**AIM OF THE TASK**
The entries below need to be transcribed verbatim.

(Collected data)
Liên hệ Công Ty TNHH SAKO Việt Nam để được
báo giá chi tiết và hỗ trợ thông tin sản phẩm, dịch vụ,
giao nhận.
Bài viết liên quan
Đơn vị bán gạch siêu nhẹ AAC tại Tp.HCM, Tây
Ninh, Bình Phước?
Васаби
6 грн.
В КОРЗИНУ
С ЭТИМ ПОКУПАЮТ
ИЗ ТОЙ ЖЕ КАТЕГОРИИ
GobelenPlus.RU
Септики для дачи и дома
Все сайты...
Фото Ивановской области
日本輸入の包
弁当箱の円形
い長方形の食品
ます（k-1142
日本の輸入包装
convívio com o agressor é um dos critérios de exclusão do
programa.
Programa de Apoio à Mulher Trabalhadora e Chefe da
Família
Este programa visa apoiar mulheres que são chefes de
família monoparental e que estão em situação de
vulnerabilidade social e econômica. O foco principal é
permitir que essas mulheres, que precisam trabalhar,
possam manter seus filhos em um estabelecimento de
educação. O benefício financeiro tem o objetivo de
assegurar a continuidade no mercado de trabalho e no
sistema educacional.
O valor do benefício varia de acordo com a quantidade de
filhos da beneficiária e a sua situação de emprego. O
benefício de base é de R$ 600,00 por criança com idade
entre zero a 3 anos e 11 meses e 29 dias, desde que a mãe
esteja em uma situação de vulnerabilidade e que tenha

**WRITTEN SOLUTION**
Liên hệ Công Ty TNHH SAKO Việt Nam để được
báo giá chi tiết và hỗ trợ thông tin sản phẩm, dịch vụ,
giao nhận.
Bài viết liên quan
Đơn vị bán gạch siêu nhẹ AAC tại Tp.HCM, Tây
Ninh, Bình Phước?
Васаби
6 грн.
В КОРЗИНУ
С ЭТИМ ПОКУПАЮТ
ИЗ ТОЙ ЖЕ КАТЕГОРИИ
GobelenPlus.RU
Септики для дачи и дома
Все сайты...
Фото Ивановской области
日本輸入の包
弁当箱の円形
い長方形の食品
ます（k-1142
日本の輸入包装
convívio com o agressor é um dos critérios de exclusão do
programa.
Programa de Apoio à Mulher Trabalhadora e Chefe da
Família
Este programa visa apoiar mulheres que são chefes de
família monoparental e que estão em situação de
vulnerabilidade social e econômica. O foco principal é
permitir que essas mulheres, que precisam trabalhar,
possam manter seus filhos em um estabelecimento de
educação. O benefício financeiro tem o objetivo de
assegurar a continuidade no mercado de trabalho e no
sistema educacional.
O valor do benefício varia de acordo com a quantidade de
filhos da beneficiária e a sua situação de emprego. O
benefício de base é de R$ 600,00 por criança com idade
entre zero a 3 anos e 11 meses e 29 dias, desde que a mãe
esteja em uma situação de vulnerabilidade e que tenha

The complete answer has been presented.